SALINAS-MORENO, Yolanda; LOPEZ-REYNOSO, José de J.; GONZALEZ-FLORES, Guadalupe B.  e  VAZQUEZ-CARRILLO, Gricelda. Phenolic compounds of maize grain and their relationship with darkening in dough and tortilla. Agrociencia [online]. 2007, vol.41, n.3, pp.295-305. ISSN 2521-9766.

Some maize varieties and hybrids cultivated in the State of México become dark when made into dough and tortillas. The cause of this darkening is not known, but phenolic compounds in the grain could be involved. The objectives of this study were to determine whether the content of phenolic compounds in maize grain is related to darkening of dough and tortillas made from the evaluated maize varieties, and to obtain the profile of phenolic acids in samples of maize whose dough and tortillas exhibit this phenomenon. Ten samples of maize selected for the color of their tortillas were used: five were classified as samples that darken (MQO) and five were classified as samples that do not darken (MQNO).

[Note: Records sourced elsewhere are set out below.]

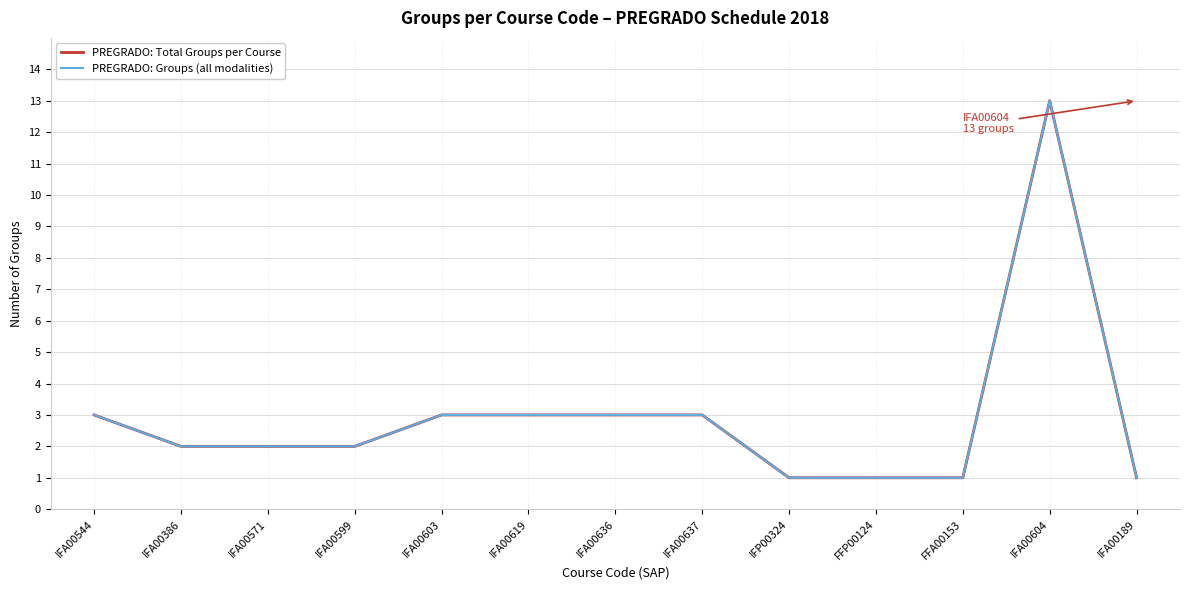

List the labels in order of PREGRADO: Groups (all modalities) value, largest first.

IFA00604, IFA00544, IFA00603, IFA00619, IFA00636, IFA00637, IFA00386, IFA00571, IFA00599, IFP00324, FFP00124, FFA00153, IFA00189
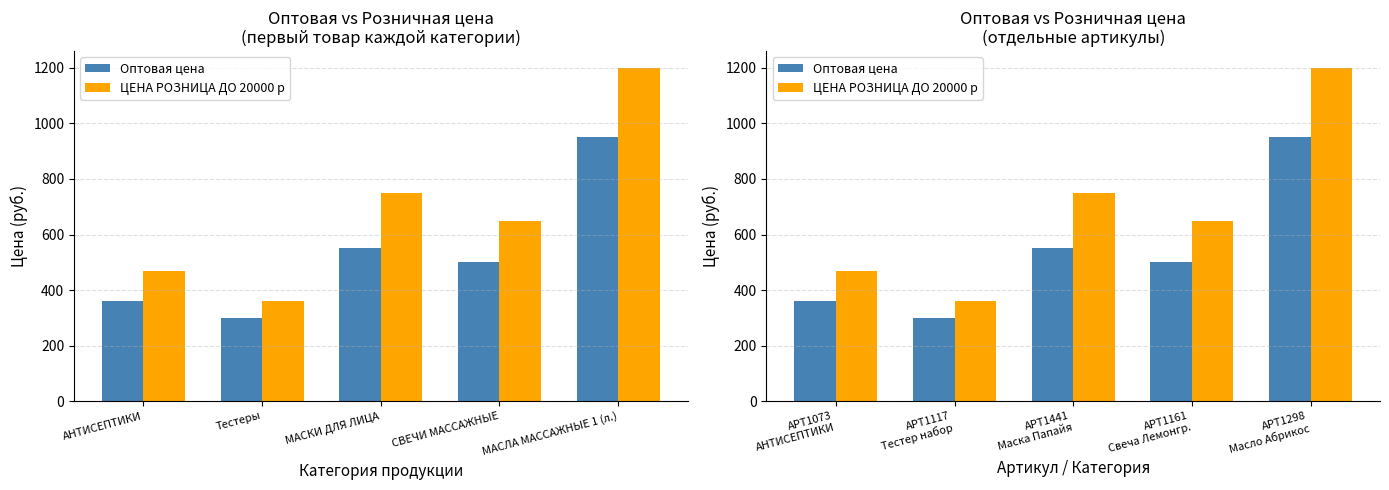

Count the ЦЕНА РОЗНИЦА ДО 20000 р values in the range 468 to 750.

3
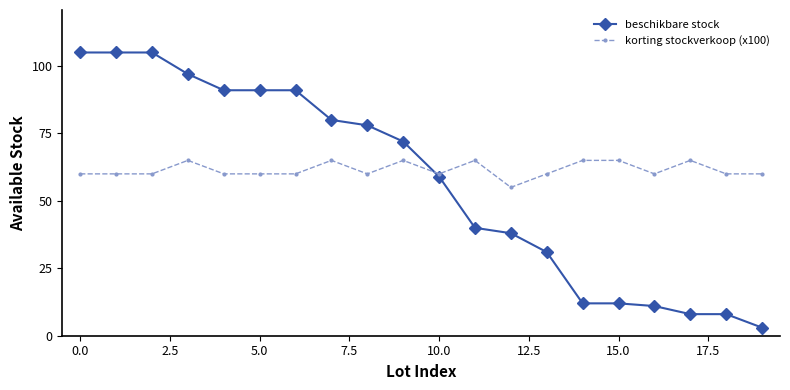

Reading right to left, transcribe all the data shown in this chart.

beschikbare stock: 3.0	8.0	8.0	11.0	12.0	12.0	31.0	38.0	40.0	59.0	72.0	78.0	80.0	91.0	91.0	91.0	97.0	105.0	105.0	105.0
korting stockverkoop (x100): 60.0	60.0	65.0	60.0	65.0	65.0	60.0	55.0	65.0	60.0	65.0	60.0	65.0	60.0	60.0	60.0	65.0	60.0	60.0	60.0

The content of free (FL) and total (FT) phenols was quantified in the endosperm and pericarp of the raw grain, as well as in dough and in tortillas following the method of Folin-Cicalteu; the phenolic acid profiles was obtained with high precision liquid chromatography (HPLC). The highest concentration of FL and FT was found in the grain pericarp, with no significant differences between the MQO and MQNO. In the endosperm a higher concentration of these compounds was found in the MQO than in the MQNO. This same trend was observed for dough and tortilla, where FT content of the latter was 39% higher in MQO than in MQNO. In the raw-grain pericarp and endosperm of both groups of samples p-cumaric, ferulic, and sinapic acids were observed; the proportion of ferulic acid was higher. These same acids were found in the free phenol extract from dough of both groups of samples.

Palavras-chave : Phenolic acids; maize; nixtamalization; darkening; tortilla.